Vacía Tu Clóset

Posted by on Ago 27, 2009 in Artículos por Louise, Libertad | 0 comments

closet_empty Finalmente, un día me decidí a hacer algo que postergaba por mucho tiempo. Cada vez que lo pensaba me daba grima. Sólo imagina un clóset lleno donde no hay espacio para nada más. Mi sexto sentido me decía que cuando abriera la puerta, me preparara para la avalancha y el entierro que haría historia. ¡¡Uy, qué espanto!! No obstante, tomé la decisión y esta vez no iba a retroceder.
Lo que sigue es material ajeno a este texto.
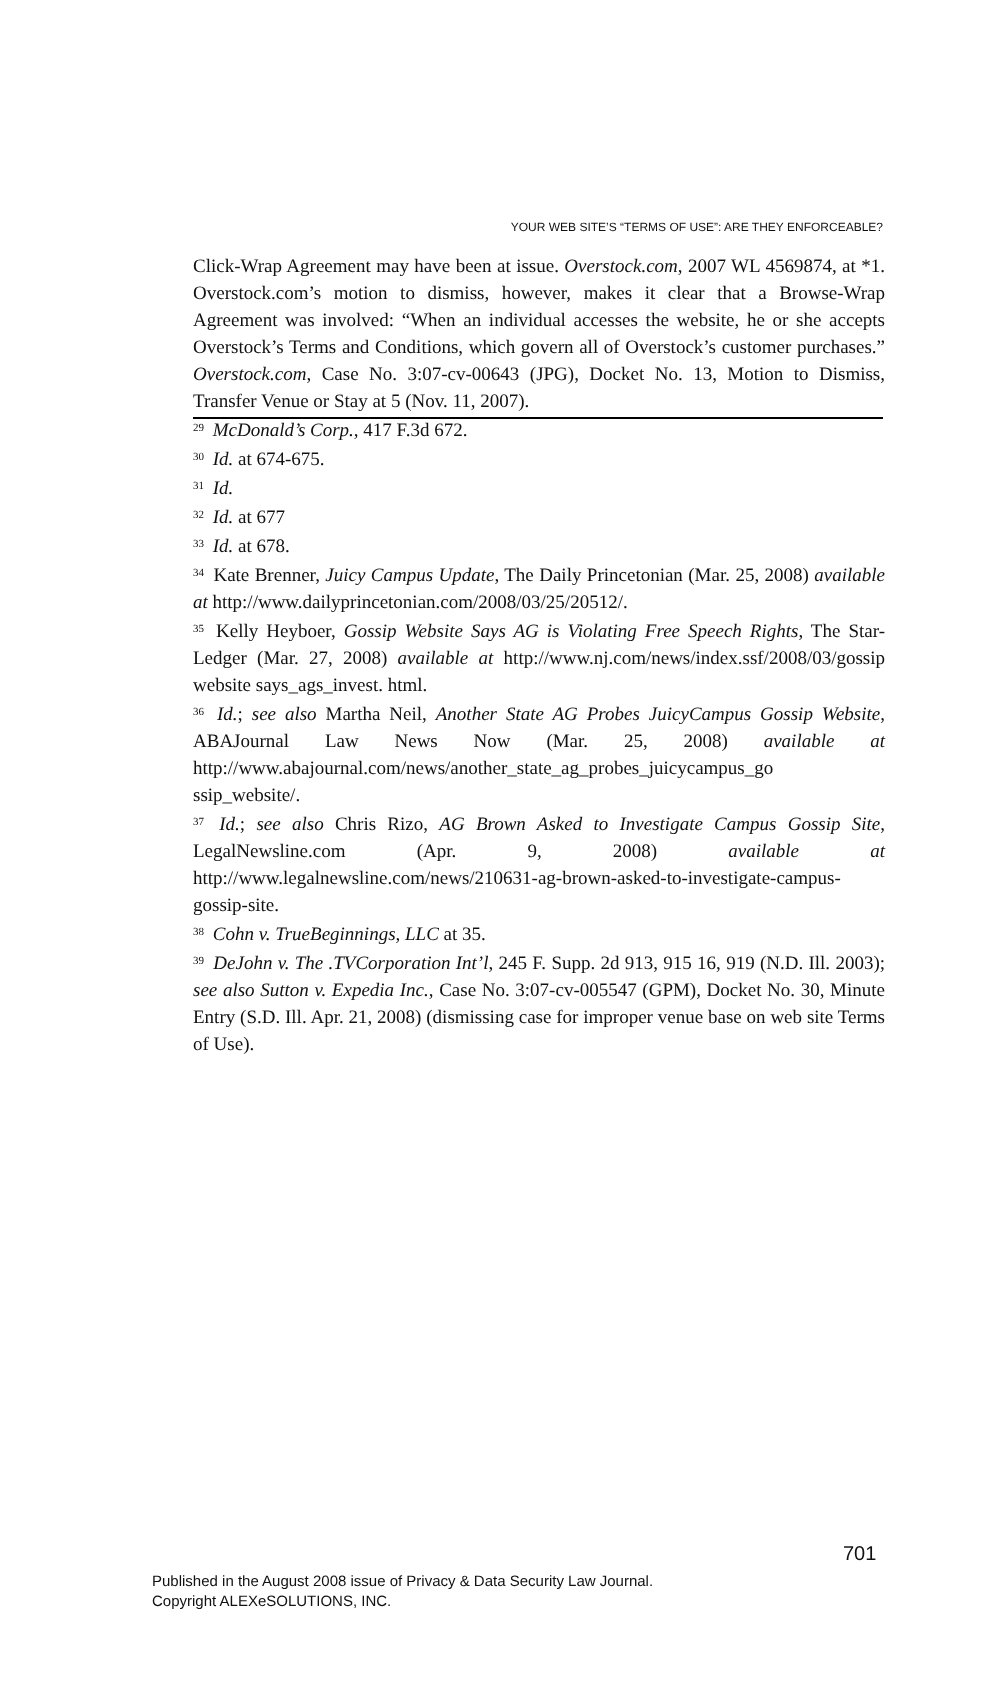YOUR WEB SITE’S “TERMS OF USE”: ARE THEY ENFORCEABLE?
Click-Wrap Agreement may have been at issue. Overstock.com, 2007 WL 4569874, at *1. Overstock.com’s motion to dismiss, however, makes it clear that a Browse-Wrap Agreement was involved: “When an individual accesses the website, he or she accepts Overstock’s Terms and Conditions, which govern all of Overstock’s customer purchases.” Overstock.com, Case No. 3:07-cv-00643 (JPG), Docket No. 13, Motion to Dismiss, Transfer Venue or Stay at 5 (Nov. 11, 2007).
<sup>29</sup> McDonald’s Corp., 417 F.3d 672.
<sup>30</sup> Id. at 674-675.
<sup>31</sup> Id.
<sup>32</sup> Id. at 677
<sup>33</sup> Id. at 678.
<sup>34</sup> Kate Brenner, Juicy Campus Update, The Daily Princetonian (Mar. 25, 2008) available at http://www.dailyprincetonian.com/2008/03/25/20512/.
<sup>35</sup> Kelly Heyboer, Gossip Website Says AG is Violating Free Speech Rights, The Star-Ledger (Mar. 27, 2008) available at http://www.nj.com/news/index.ssf/2008/03/gossip website says_ags_invest. html.
<sup>36</sup> Id.; see also Martha Neil, Another State AG Probes JuicyCampus Gossip Website, ABAJournal Law News Now (Mar. 25, 2008) available at http://www.abajournal.com/news/another_state_ag_probes_juicycampus_go ssip_website/.
<sup>37</sup> Id.; see also Chris Rizo, AG Brown Asked to Investigate Campus Gossip Site, LegalNewsline.com (Apr. 9, 2008) available at http://www.legalnewsline.com/news/210631-ag-brown-asked-to-investigate-campus-gossip-site.
<sup>38</sup> Cohn v. TrueBeginnings, LLC at 35.
<sup>39</sup> DeJohn v. The .TVCorporation Int’l, 245 F. Supp. 2d 913, 915 16, 919 (N.D. Ill. 2003); see also Sutton v. Expedia Inc., Case No. 3:07-cv-005547 (GPM), Docket No. 30, Minute Entry (S.D. Ill. Apr. 21, 2008) (dismissing case for improper venue base on web site Terms of Use).
701
Published in the August 2008 issue of Privacy & Data Security Law Journal.
Copyright ALEXeSOLUTIONS, INC.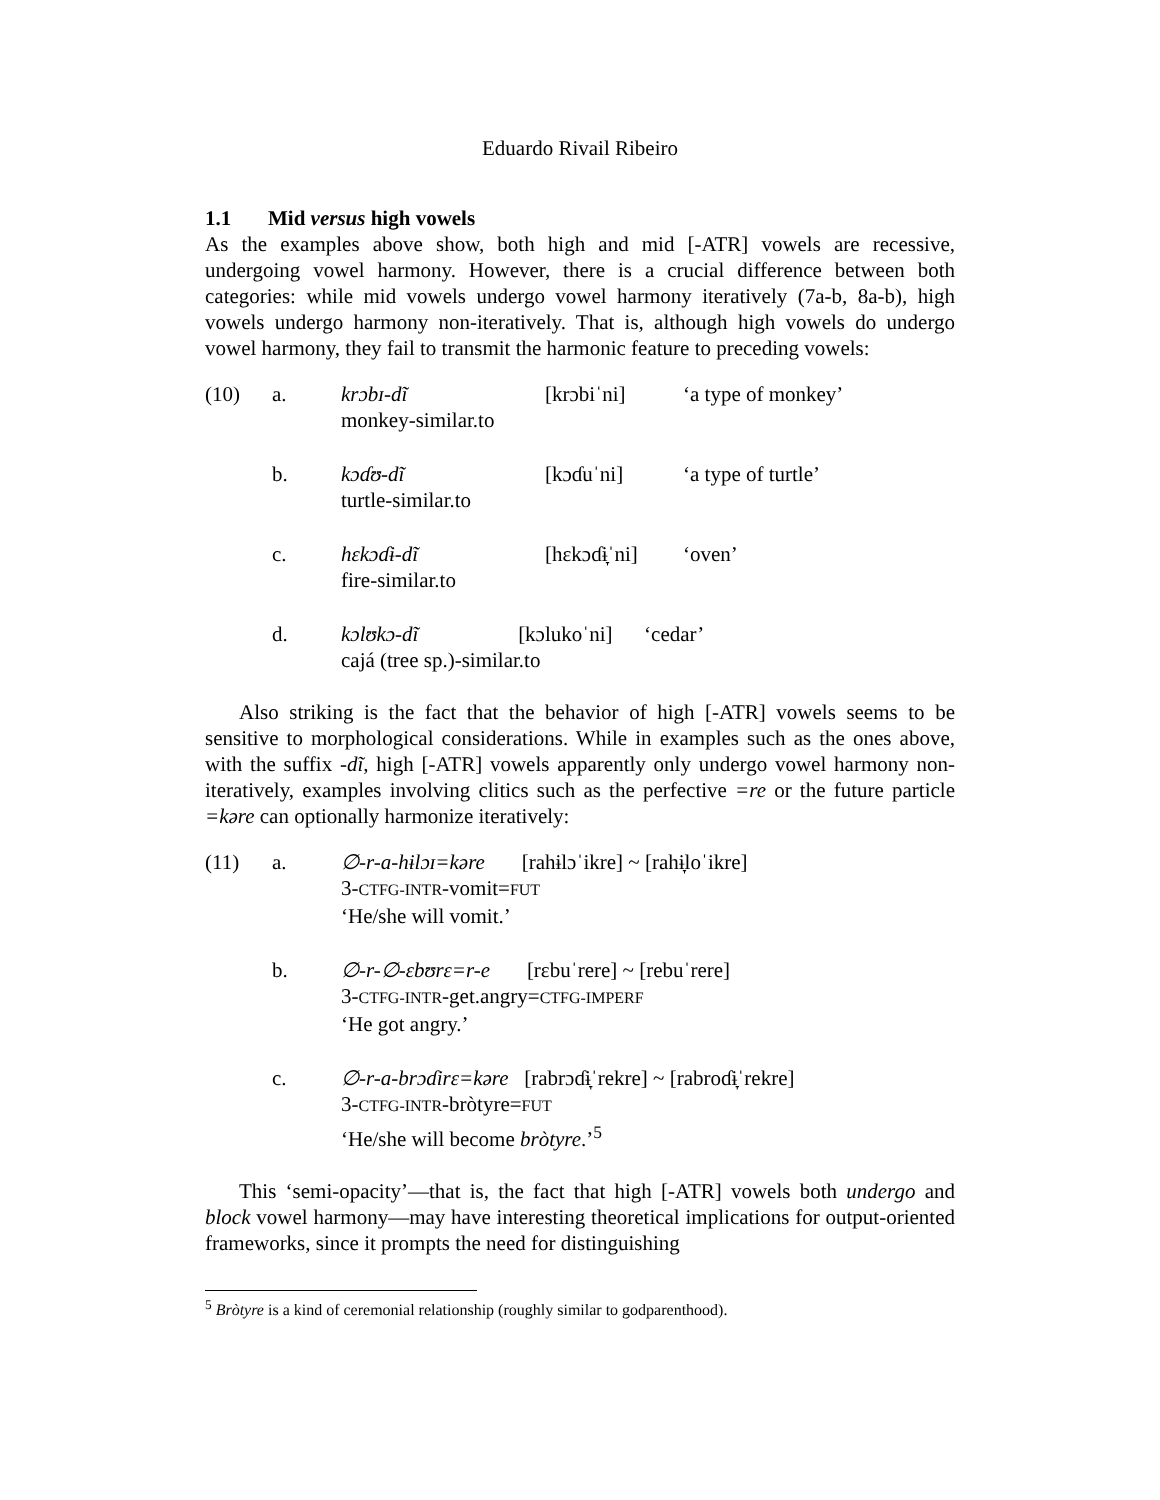Eduardo Rivail Ribeiro
1.1 Mid versus high vowels
As the examples above show, both high and mid [-ATR] vowels are recessive, undergoing vowel harmony. However, there is a crucial difference between both categories: while mid vowels undergo vowel harmony iteratively (7a-b, 8a-b), high vowels undergo harmony non-iteratively. That is, although high vowels do undergo vowel harmony, they fail to transmit the harmonic feature to preceding vowels:
| (10) | a. | krɔbɪ-dĩ monkey-similar.to | [krɔbiˈni] | ‘a type of monkey’ |
| | b. | kɔɗʊ-dĩ turtle-similar.to | [kɔɗuˈni] | ‘a type of turtle’ |
| | c. | hɛkɔɗɨ-dĩ fire-similar.to | [hɛkɔɗɨ̞ˈni] | ‘oven’ |
| | d. | kɔlʊkɔ-dĩ [kɔlukoˈni] ‘cedar’ cajá (tree sp.)-similar.to | | |
Also striking is the fact that the behavior of high [-ATR] vowels seems to be sensitive to morphological considerations. While in examples such as the ones above, with the suffix -dĩ, high [-ATR] vowels apparently only undergo vowel harmony non-iteratively, examples involving clitics such as the perfective =re or the future particle =kəre can optionally harmonize iteratively:
| (11) | a. | ∅-r-a-hɨlɔɪ=kəre [rahɨlɔˈikre] ~ [rahɨ̞loˈikre] 3- CTFG-INTR -vomit= FUT ‘He/she will vomit.’ |
| | b. | ∅-r-∅-ɛbʊrɛ=r-e [rɛbuˈrere] ~ [rebuˈrere] 3- CTFG-INTR -get.angry= CTFG-IMPERF ‘He got angry.’ |
| | c. | ∅-r-a-brɔɗirɛ=kəre [rabrɔɗɨ̞ˈrekre] ~ [rabroɗɨ̞ˈrekre] 3- CTFG-INTR -bròtyre= FUT ‘He/she will become bròtyre .’<sup>5</sup> |
This ‘semi-opacity’—that is, the fact that high [-ATR] vowels both undergo and block vowel harmony—may have interesting theoretical implications for output-oriented frameworks, since it prompts the need for distinguishing
<sup>5</sup> Bròtyre is a kind of ceremonial relationship (roughly similar to godparenthood).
Al pararme frente a la puerta me preparé emocionalmente, cerré mis ojos y me dije: “Aquí voy”, y al abrirla (por supuesto por más cautela que tuviera) ¡Cataplum! Lo que sospechaba sucedió. Ni modo, vamos a botar, regalar y a guardar para hacer espacio. Mientras me daba a la tarea tediosa de decidirme qué se queda y qué se va, me enfrento a un problema serio, no quería botar o regalar… “Humm, vamos a ver”. Todo lo que había en el clóset para mí servía y estaba ligado a un recuerdo. ¡Wow! Veo ese traje lindo de 20 años atrás; recuerdos de cuando lucía el cuerpo de guitarra, “Yo sé que voy a rebajar y voy a lucir ese traje otra vez,” me decía. Oh sí, claro que sí, eso es fácil con la mente. La realidad es, cuánto había aumentado de peso, ¡Qué barbaridad!

Pues bien, saqué del clóset todas las cosas para clasificarlas, pero el evento terminó en que estaban amontonadas fuera del clóset y no me decidía qué cosas debían salir por la puerta de mi casa. Durante ese dilema, yo siento que el Señor habla a mi corazón y me dice, “Veo que tienes un dilema con vaciar tu clóset y de igual manera así hay muchos que tienen su corazón tan lleno como este clóset y lo que llevan por dentro los entristece, se lastiman y no me dan espacio para dispensarle algo nuevo y fresco en su vida”. De repente hubo un alto, me detuve a escuchar pues no quería perder nada de lo que Dios me comunicaba. Noté que Su voz era dulce y tierna, mezclada con algo de tristeza.

Reflexioné en cuanto a las cosas a que nos aferramos en esta vida, un pasado que dejó heridas profundas y nos amargaron sin medida, dolor, resentimiento. Sentimientos que nos traen un terrible peso y la vida se vuelve una espesa neblina donde no podemos ver el camino a la felicidad. Ah, y eso no es todo, para colmo no nos damos cuenta de que hablamos y reflejamos lo que sentimos y como resultado afectamos nuestro entorno. La Biblia dice en Lucas 6:45, “…porque de la abundancia del corazón habla la boca.” Si tenemos paz dentro, eso se refleja en lo que expresamos. Si hay amargura, resentimiento u odio, eso refleja un corazón cargado y deprimido. Dios nos dice en su Palabra que no tenemos ni la menor idea de lo que Él tiene reservado para nosotros. “sino como está escrito, cosa que ojo no vio ni oído oyó, ni han subido al corazón del hombre, son las que Dios ha preparado para los que le aman.” 1 Corintios 2:9 Sus planes son para bien y no para mal. Jeremías 29:11, “Porque yo sé los planes que tengo para vosotros” –declara el Señor– “planes de bienestar y no de calamidad, para daros un futuro y una esperanza.”

Dios quiere lo mejor para nosotros, pero tenemos que tomar una decisión de “Vaciar el Clóset” de nuestra vida para hacer espacio para lo nuevo. ¿Qué harás tú al respecto? Vale la pena, ¡¡Vaciar el Closet!!